It took me a while to discover where the guttural cries were coming from. The sounds in the air during the women’s final between Ana Ivanovic and Svetlana Kuznetsova were incomprehensible, but consistently so: something like “sorb-ee-yhuh!!!” was being hollered over and over, at different pitches and volumes. Then I glanced up to the very top of Indian Wells’ Stadium 1 and understood. There a small pack of wild youths had taken over a section of the cheap seats and unfurled the red, blue, and white flag of Serbia (“sorb-ee-yhuh!!!”). A few glances later I noticed a second, smaller, black flag beneath them that read, “Kosovo is Serbia.”
The soccer-match intensity and nationalist fervor was jarring in an arena filled with the docile, golf-hatted tennis fans of California. Needless to say they weren’t going to be any match for the Serbs, even if some of them harbored a deep, previously unrevealed passion for Kuznetsova. It was also hard to connect the Serbian fans with the object of their affections at the bottom of the stadium. Ana Ivanovic’s personality can be described in many ways, but “guttural” is not one that comes immediately to mind.
That doesn’t mean she isn’t tough. You know how some athletes are described as “sneaky fast”? Ivanovic is “sneaky tough.” Her walk is delicate, her speech guileless, her fist-pump less-than-terrifying, and she’s wilted under pressure in the past. Today Ivanovic played a cagey match, a scrappy match, a veteran match. When she missed, she went right back with a big shot in the same direction; if that didn’t work, she bailed herself out with clutch serving. She took her time between points and never looked anything other than composed, even at her worst moments.
After another scratchy, momentum-less, hit-and-miss start—is this an Ivanovic specialty?—the Serb decided to take a step forward and create a little momentum at just the right moment. With Kuznetsova serving at 4-4, Ivanovic let fly with a backhand winner for 15-30, drilled a forehand winner for 30-40, and then moved into the court and put together a pretty one-two forehand combo, first crosscourt and then down the line for the break. It was the first moment of strategic focus in the match that had been sustained for longer than a single point.

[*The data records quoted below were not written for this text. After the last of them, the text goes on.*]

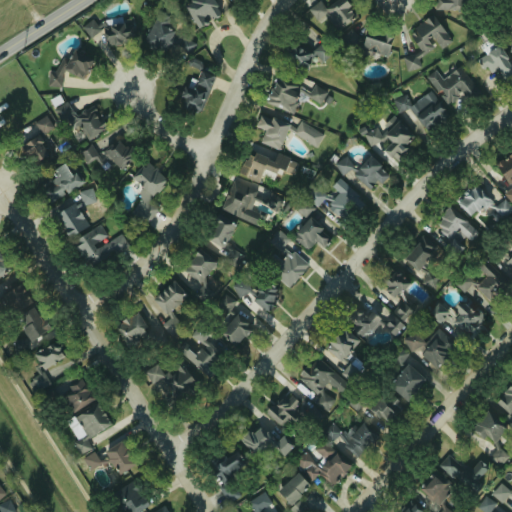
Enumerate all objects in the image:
road: (409, 2)
building: (450, 5)
building: (201, 10)
building: (330, 10)
building: (325, 13)
road: (42, 27)
building: (108, 32)
building: (114, 33)
building: (157, 34)
building: (427, 34)
building: (168, 37)
building: (349, 38)
building: (425, 40)
building: (375, 41)
building: (367, 43)
building: (509, 44)
building: (510, 45)
building: (308, 53)
building: (303, 54)
building: (494, 59)
building: (495, 63)
building: (66, 68)
building: (69, 68)
building: (450, 84)
building: (452, 85)
building: (194, 93)
building: (196, 93)
building: (292, 93)
building: (283, 94)
building: (316, 94)
building: (421, 109)
building: (422, 109)
building: (82, 118)
building: (80, 119)
road: (164, 119)
building: (270, 131)
building: (283, 131)
building: (306, 134)
building: (390, 138)
building: (390, 139)
building: (33, 149)
building: (33, 150)
building: (116, 154)
building: (118, 154)
building: (90, 155)
building: (264, 165)
building: (264, 166)
building: (505, 167)
road: (207, 170)
building: (361, 170)
building: (368, 173)
building: (506, 173)
building: (63, 180)
building: (61, 181)
building: (145, 191)
building: (146, 192)
building: (509, 194)
building: (335, 198)
building: (335, 199)
building: (472, 200)
building: (472, 200)
building: (246, 201)
building: (240, 202)
building: (501, 208)
building: (303, 209)
building: (72, 213)
building: (70, 220)
building: (453, 224)
building: (455, 226)
building: (218, 231)
building: (307, 232)
building: (310, 233)
building: (219, 238)
building: (95, 245)
building: (97, 246)
building: (452, 248)
building: (418, 252)
building: (508, 260)
building: (509, 260)
building: (283, 261)
building: (423, 261)
building: (3, 266)
building: (198, 266)
building: (197, 267)
building: (285, 267)
building: (2, 268)
road: (341, 280)
building: (429, 280)
building: (482, 280)
building: (483, 280)
building: (394, 283)
building: (389, 286)
building: (231, 294)
building: (257, 294)
building: (264, 296)
building: (13, 297)
building: (168, 297)
building: (15, 298)
building: (166, 298)
building: (225, 303)
building: (434, 311)
building: (400, 312)
building: (456, 317)
building: (463, 317)
building: (31, 323)
building: (360, 323)
building: (31, 324)
building: (171, 324)
building: (391, 326)
building: (130, 327)
building: (172, 328)
building: (130, 329)
building: (234, 330)
building: (233, 331)
building: (411, 340)
road: (108, 343)
building: (339, 344)
building: (339, 344)
building: (19, 345)
building: (428, 345)
building: (437, 349)
building: (199, 350)
building: (45, 356)
building: (397, 356)
building: (200, 357)
building: (45, 363)
building: (349, 372)
building: (169, 378)
building: (324, 380)
building: (38, 381)
building: (171, 381)
building: (319, 382)
building: (405, 382)
building: (405, 383)
building: (75, 395)
building: (76, 395)
building: (504, 404)
building: (506, 404)
building: (385, 407)
building: (284, 408)
building: (383, 409)
building: (283, 411)
building: (85, 422)
building: (86, 425)
road: (433, 426)
building: (487, 427)
building: (330, 432)
building: (490, 436)
building: (351, 437)
building: (358, 439)
building: (261, 442)
building: (265, 443)
building: (497, 456)
building: (118, 457)
building: (116, 458)
building: (322, 464)
building: (322, 464)
building: (226, 466)
building: (461, 471)
building: (461, 471)
building: (227, 474)
building: (433, 488)
building: (434, 488)
building: (291, 489)
building: (292, 489)
building: (499, 492)
building: (1, 493)
building: (499, 493)
building: (511, 494)
building: (0, 495)
building: (130, 496)
building: (510, 498)
building: (128, 500)
building: (258, 502)
building: (258, 502)
building: (484, 504)
building: (6, 506)
building: (296, 507)
building: (297, 508)
building: (409, 508)
building: (268, 509)
building: (410, 509)
building: (442, 509)
building: (160, 510)
building: (162, 510)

Contrast it with the play of Kuznetsova, who, as you may have heard, has now lost eight of her last nine finals. This was the first time I’d watched her at length this week, and I’d forgotten how messy her game can be. Nobody makes as many athletic moves as Kuznetsova; the problem is, she makes so many of them in the wrong direction. How many times have you seen her go for the corners while falling backward or sideways onto her back foot. She always seems to be in her own version of no man’s land; she has the shots to dictate every point, but she never settles down and takes over the center of the court, which is what Ivanovic did at 4-4 in the first.

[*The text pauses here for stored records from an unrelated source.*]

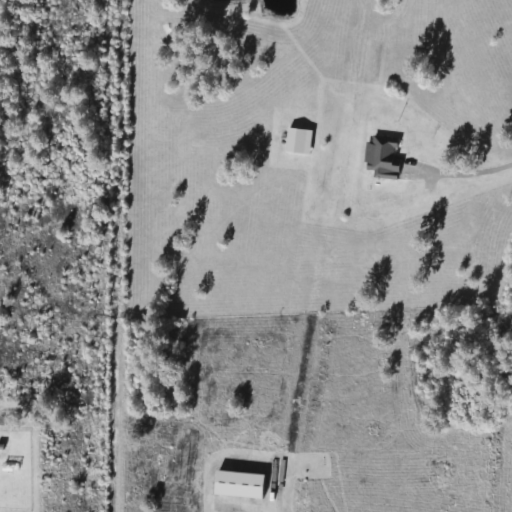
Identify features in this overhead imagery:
building: (382, 155)
road: (465, 173)
building: (239, 483)
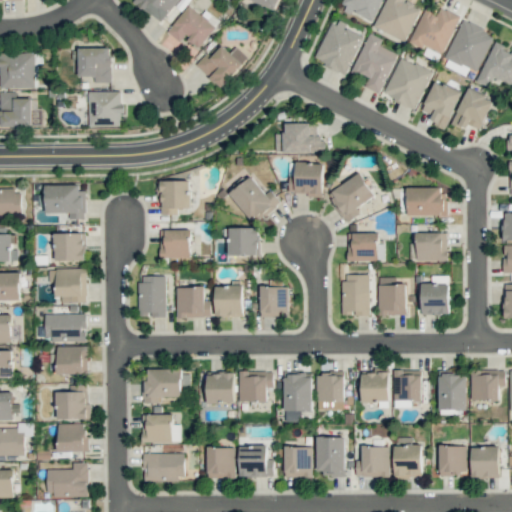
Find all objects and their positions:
road: (510, 0)
building: (268, 3)
building: (155, 7)
building: (362, 7)
building: (396, 18)
road: (45, 25)
building: (191, 26)
building: (434, 29)
building: (469, 45)
building: (339, 46)
road: (141, 47)
building: (95, 63)
building: (373, 63)
building: (221, 64)
building: (497, 65)
building: (456, 67)
building: (17, 69)
building: (407, 82)
building: (441, 103)
building: (104, 108)
building: (472, 109)
building: (15, 110)
building: (299, 138)
road: (189, 140)
building: (509, 142)
road: (452, 160)
building: (510, 176)
building: (307, 178)
building: (174, 196)
building: (351, 196)
building: (254, 198)
building: (66, 200)
building: (426, 200)
building: (10, 201)
building: (507, 225)
building: (243, 240)
building: (175, 242)
building: (7, 246)
building: (69, 246)
building: (362, 246)
building: (507, 258)
building: (70, 284)
building: (10, 285)
road: (317, 288)
building: (355, 294)
building: (152, 295)
building: (436, 295)
building: (391, 296)
building: (274, 299)
building: (229, 300)
building: (192, 302)
building: (508, 303)
building: (65, 326)
building: (5, 328)
road: (313, 345)
building: (71, 359)
road: (115, 362)
building: (6, 363)
building: (486, 383)
building: (161, 384)
building: (254, 385)
building: (407, 385)
building: (220, 387)
building: (510, 389)
building: (330, 390)
building: (298, 391)
building: (452, 391)
building: (73, 403)
building: (6, 405)
building: (160, 428)
building: (72, 437)
building: (11, 440)
building: (330, 455)
building: (407, 458)
building: (453, 459)
building: (221, 461)
building: (255, 461)
building: (298, 461)
building: (373, 461)
building: (485, 461)
building: (163, 466)
building: (68, 480)
building: (6, 483)
road: (314, 506)
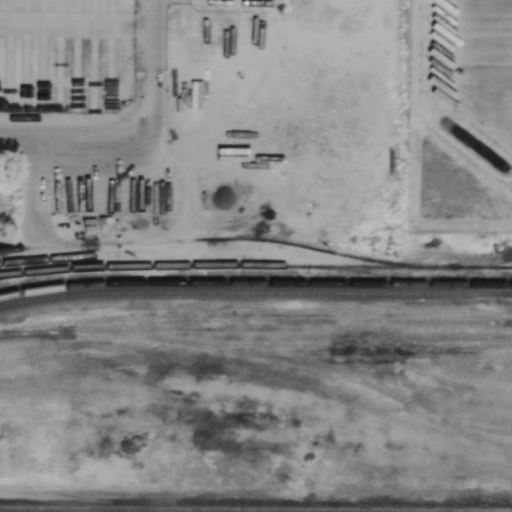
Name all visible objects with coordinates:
road: (156, 62)
road: (73, 132)
railway: (205, 238)
railway: (84, 255)
railway: (127, 266)
railway: (288, 266)
railway: (7, 276)
railway: (409, 276)
railway: (255, 283)
railway: (255, 293)
railway: (255, 314)
railway: (276, 328)
railway: (299, 342)
railway: (379, 357)
railway: (351, 376)
railway: (471, 432)
railway: (256, 508)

We’ve learned three things about Ivanovic this week: She can win a big tournament as a No. 1 seed and favorite; she’s entrenched herself at No. 2 in the world; and, most important, she’s learning, rapidly, how to win. That doesn’t just mean hammering winners at 4-4. It means saving a break point with a service winner, getting a return in the court at 30-30, and following up a break by winning the first point of the next service game, which Ivanovic did at 5-4 in the first set. She went on to hold at love and never lost focus after that.